Dann zeigten sie, dass die Übertragung von Wachstumsfaktoren auf die Verletzungsstelle das Wiederaufwachsen von Axonen durch Astrozyten-Narben beschleunigte, aber wenn sie verhinderten, dass sich Narben bildeten, gab es ein signifikant geringeres Nachwachsen von Axonen.

Mit einer Art genetischer Analyse namens RNA-Sequenzierung fanden die Forscher heraus, dass Astrozyten- und Nicht-Astrozyten-Zellen eine Reihe von Molekülen freisetzen, die das Nachwachsen von Axonen sowohl blockieren als auch fördern, wenn sie die Verletzungsstelle erreichen.

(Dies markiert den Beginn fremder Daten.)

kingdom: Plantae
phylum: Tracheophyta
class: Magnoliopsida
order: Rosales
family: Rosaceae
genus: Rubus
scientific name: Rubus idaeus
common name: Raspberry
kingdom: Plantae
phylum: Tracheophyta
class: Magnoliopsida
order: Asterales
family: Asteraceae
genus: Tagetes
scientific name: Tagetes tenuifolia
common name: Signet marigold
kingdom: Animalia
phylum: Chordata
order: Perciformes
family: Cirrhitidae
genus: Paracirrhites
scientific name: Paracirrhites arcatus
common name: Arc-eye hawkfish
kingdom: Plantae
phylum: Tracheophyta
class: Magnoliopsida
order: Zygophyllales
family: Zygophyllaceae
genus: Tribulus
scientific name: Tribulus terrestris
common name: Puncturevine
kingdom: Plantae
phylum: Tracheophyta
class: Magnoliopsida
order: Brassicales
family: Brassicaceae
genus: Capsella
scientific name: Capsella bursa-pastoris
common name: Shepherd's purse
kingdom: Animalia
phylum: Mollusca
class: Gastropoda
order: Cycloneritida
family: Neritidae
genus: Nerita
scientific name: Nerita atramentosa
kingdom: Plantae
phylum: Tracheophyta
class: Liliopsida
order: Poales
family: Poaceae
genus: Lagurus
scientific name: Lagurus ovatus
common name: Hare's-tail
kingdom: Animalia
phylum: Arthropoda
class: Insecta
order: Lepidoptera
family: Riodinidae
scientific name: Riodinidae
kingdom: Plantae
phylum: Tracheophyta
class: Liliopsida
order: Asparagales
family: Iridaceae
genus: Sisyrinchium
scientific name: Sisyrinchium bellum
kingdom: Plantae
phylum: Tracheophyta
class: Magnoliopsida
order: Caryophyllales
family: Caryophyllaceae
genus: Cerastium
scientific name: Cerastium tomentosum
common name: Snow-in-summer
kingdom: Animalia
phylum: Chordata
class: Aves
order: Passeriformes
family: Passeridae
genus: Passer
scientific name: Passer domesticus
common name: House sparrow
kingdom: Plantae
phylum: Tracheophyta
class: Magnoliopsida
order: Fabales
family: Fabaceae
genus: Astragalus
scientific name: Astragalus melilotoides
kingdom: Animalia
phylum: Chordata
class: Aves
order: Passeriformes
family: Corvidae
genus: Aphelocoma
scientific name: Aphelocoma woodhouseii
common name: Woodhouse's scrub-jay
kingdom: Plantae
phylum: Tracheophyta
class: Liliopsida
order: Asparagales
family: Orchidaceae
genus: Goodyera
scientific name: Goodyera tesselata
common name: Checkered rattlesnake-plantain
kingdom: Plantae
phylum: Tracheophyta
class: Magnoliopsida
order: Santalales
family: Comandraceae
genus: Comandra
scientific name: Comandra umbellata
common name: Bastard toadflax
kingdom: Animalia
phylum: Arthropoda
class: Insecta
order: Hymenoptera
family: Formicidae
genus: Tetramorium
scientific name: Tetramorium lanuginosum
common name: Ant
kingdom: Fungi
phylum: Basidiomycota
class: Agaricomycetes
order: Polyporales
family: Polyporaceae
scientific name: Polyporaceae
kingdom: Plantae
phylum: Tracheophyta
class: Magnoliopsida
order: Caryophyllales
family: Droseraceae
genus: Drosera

Prof. Sofroniew schließt mit:

"Diese vorläufigen Ergebnisse haben gezeigt, dass axonales Wachstum in Gegenwart von Narben bei Mäusen auftreten kann. Schließlich möchten wir, dass die regenerierenden Axone weit genug in gesundes Gewebe wachsen, um funktionelle Verbindungen herzustellen."

Das Team plant jetzt, die Mechanismen zu untersuchen, durch die Astrozyten-Narben das Nachwachsen von Axonen unterstützen und wie sie verstärkt werden können.

Die Studie folgt einer anderen, von der Medical News Today kürzlich erfuhr, dass die Stammzelltherapie das Nachwachsen der Wirbelsäule bei Ratten, einschließlich der Regeneration von kortikospinalen Axonen, ermöglichte.